◆ Text block:
● ● ● ● ●

Re: Block size of HBase files

Posted by Praveen Bysani <pr...@gmail.com>.
We insert data using java hbase client (org.apache.hadoop.hbase.client.*) .
However we are not providing any details in the configuration object ,
except for the zookeeper quorum, port number. Should we specify explicitly
at this stage ?

On 13 May 2013 19:54, Anoop John <an...@gmail.com> wrote:

> >now have 731 regions (each about ~350 mb !!). I checked the
> configuration in CM, and the value for hbase.hregion.max.filesize  is 1 GB
> too !!!
>
> You mentioned the splits at the time of table creation?  How u created the
> table?
>
> -Anoop-
>
> On Mon, May 13, 2013 at 5:18 PM, Praveen Bysani <praveen.iiith@gmail.com
> >wrote:
>
> > Hi,
> >
> > Thanks for the details. No i haven't run any compaction or i have no idea
> > if there is one going on in background. I executed a major_compact on
> that
> > table  and i now have 731 regions (each about ~350 mb !!). I checked the
> > configuration in CM, and the value for hbase.hregion.max.filesize  is 1
> GB
> > too !!!
> >
> > I am not trying to access HFiles in my MR job, infact i am just using a
> PIG
> > script which handles this. This number (731) is close to my number of map
> > tasks, which makes sense. But how can i decrease this, shouldn't the size
> > of each region be 1 GB with that configuration value ?
> >
> >
> > On 13 May 2013 18:36, Ted Yu <yu...@gmail.com> wrote:
> >
> > > You can change HFile size through hbase.hregion.max.filesize parameter.
> > >
> > > On May 13, 2013, at 2:45 AM, Praveen Bysani <pr...@gmail.com>
> > > wrote:
> > >
> > > > Hi,
> > > >
> > > > I wanted to minimize on the number of map reduce tasks generated
> while
> > > > processing a job, hence configured it to a larger value.
> > > >
> > > > I don't think i have configured HFile size in the cluster. I use
> > Cloudera
> > > > Manager to mange my cluster, and the only configuration i can relate
> > > > to is hfile.block.cache.size
> > > > which is set to 0.25. How do i change the HFile size ?
> > > >
> > > > On 13 May 2013 15:03, Amandeep Khurana <am...@gmail.com> wrote:
> > > >
> > > >> On Sun, May 12, 2013 at 11:40 PM, Praveen Bysani <
> > > praveen.iiith@gmail.com
> > > >>> wrote:
> > > >>
> > > >>> Hi,
> > > >>>
> > > >>> I have the dfs.block.size value set to 1 GB in my cluster
> > > configuration.
> > > >>
> > > >>
> > > >> Just out of curiosity - why do you have it set at 1GB?

● ● ● ● ●

◆ Given information:
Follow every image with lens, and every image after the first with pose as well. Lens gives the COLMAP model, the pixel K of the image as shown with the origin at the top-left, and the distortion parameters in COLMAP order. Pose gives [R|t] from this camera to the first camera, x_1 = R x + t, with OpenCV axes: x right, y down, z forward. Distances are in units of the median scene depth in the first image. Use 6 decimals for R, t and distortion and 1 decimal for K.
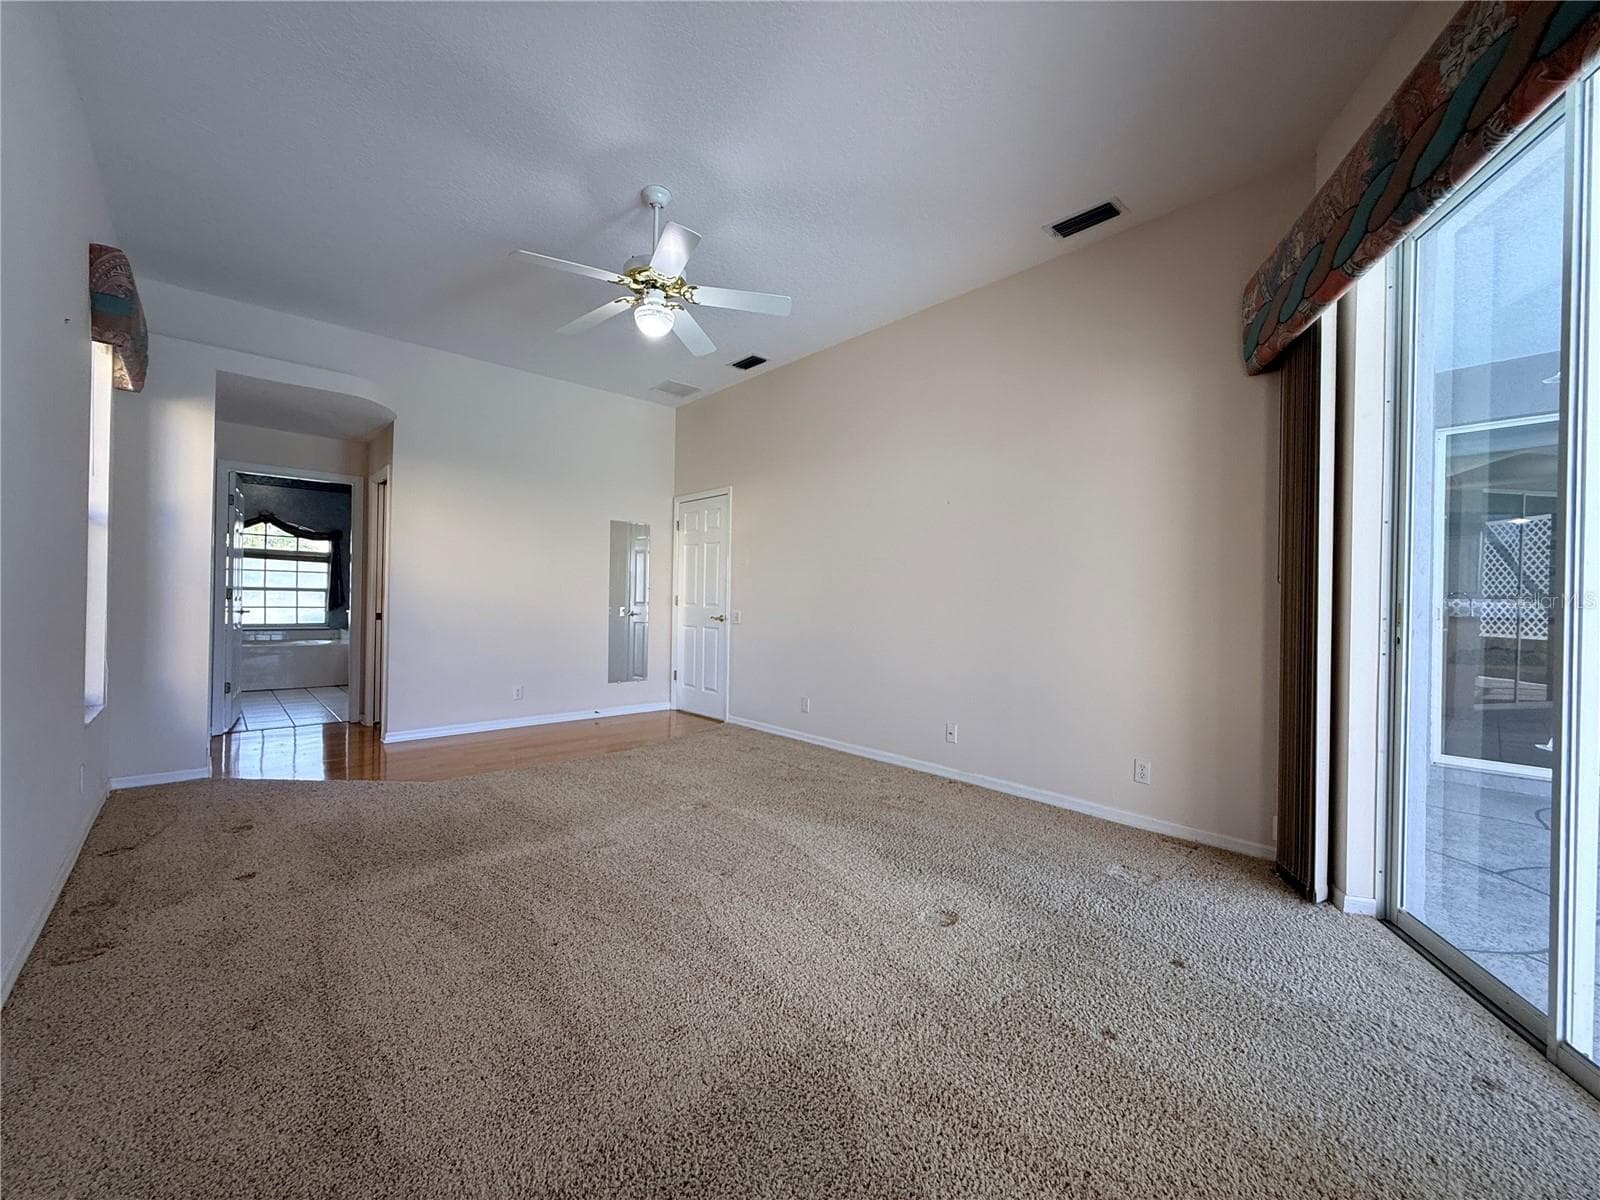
lens RADIAL K [[636.5, 0, 800.2], [0, 636.5, 591.2], [0, 0, 1]] dist [-0.002744, 0.000221]
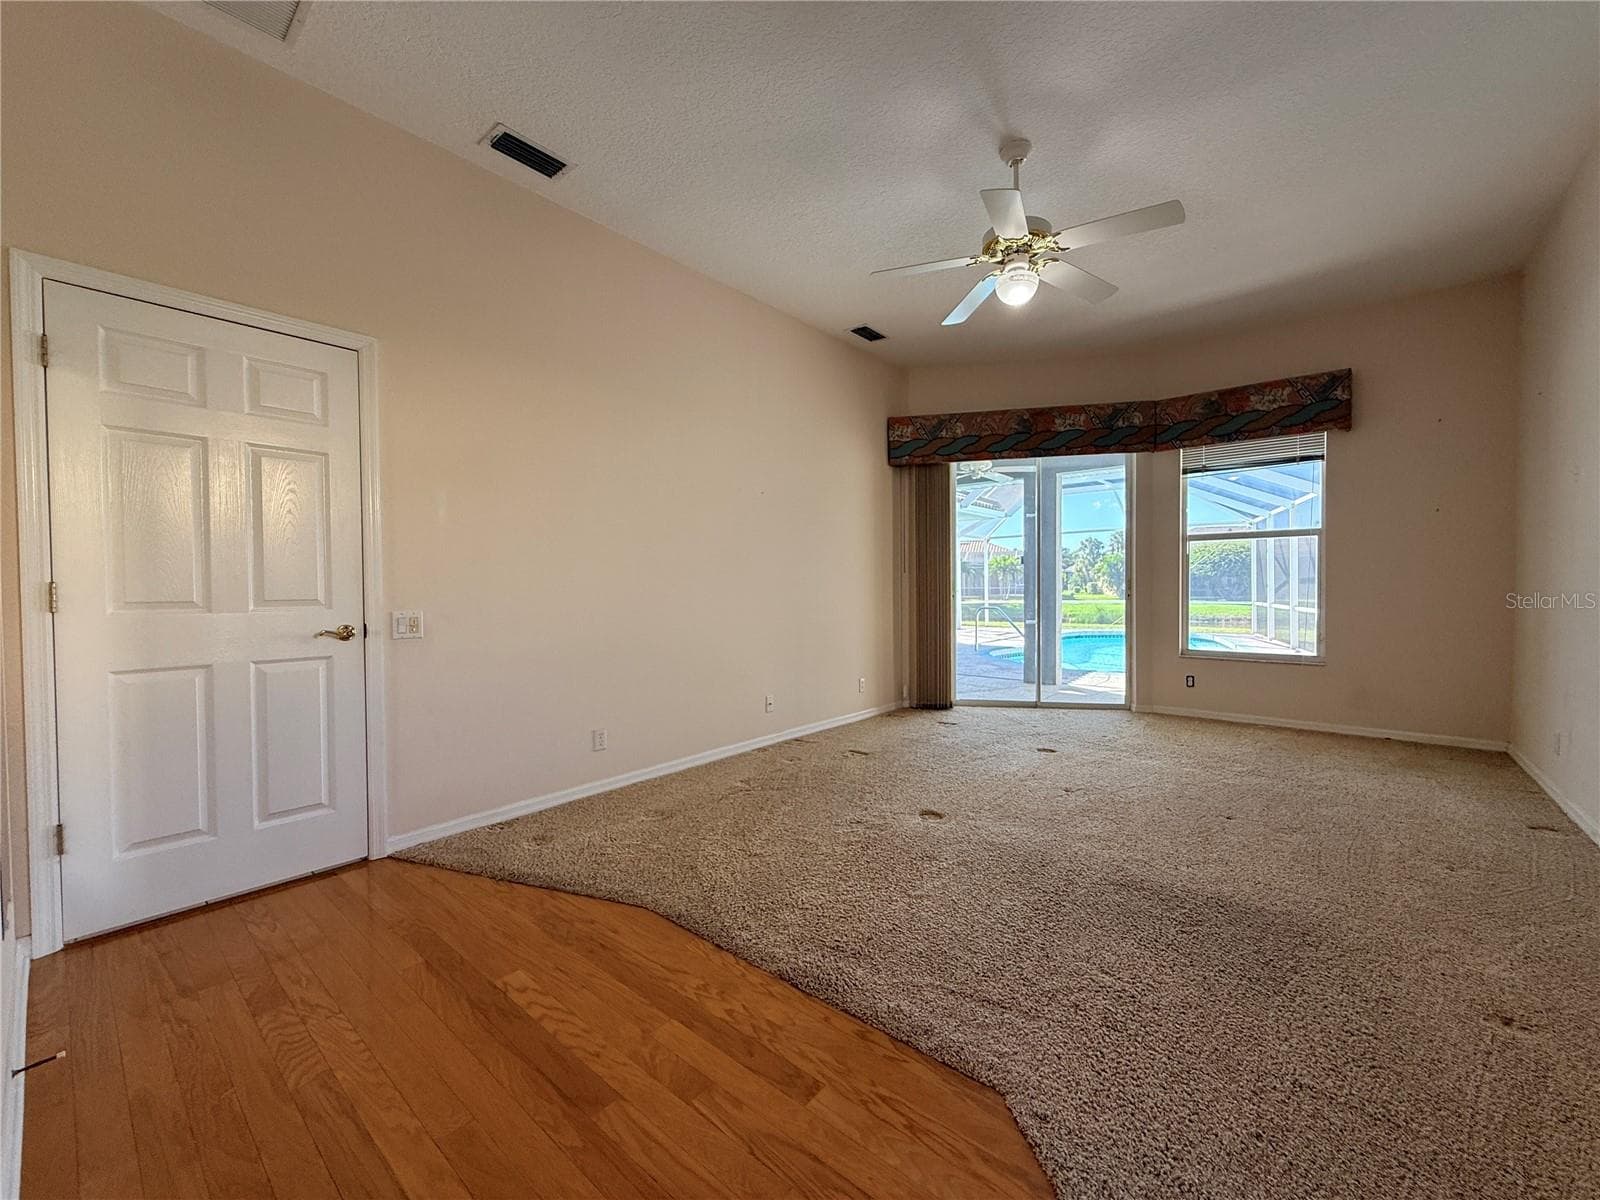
lens RADIAL K [[636.5, 0, 786.6], [0, 636.5, 593.4], [0, 0, 1]] dist [-0.002744, 0.000221]
pose [[-0.102184, -0.028128, 0.994368, -0.595226], [-0.010310, 0.999576, 0.027215, 0.000396], [-0.994712, -0.007471, -0.102430, 0.750607]]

● ● ● ● ●

◆ Assignment 1: From the HBase block size thread, extract the passage starting at "We insert data" and ending at "this stage ?".
◆ Assignment 2: In the HBase block size thread, what value is hfile.block.cache.size set to?

◆ Written solution 1:
We insert data using java hbase client (org.apache.hadoop.hbase.client.*) .
However we are not providing any details in the configuration object ,
except for the zookeeper quorum, port number. Should we specify explicitly
at this stage ?

◆ Written solution 2: It is set to 0.25.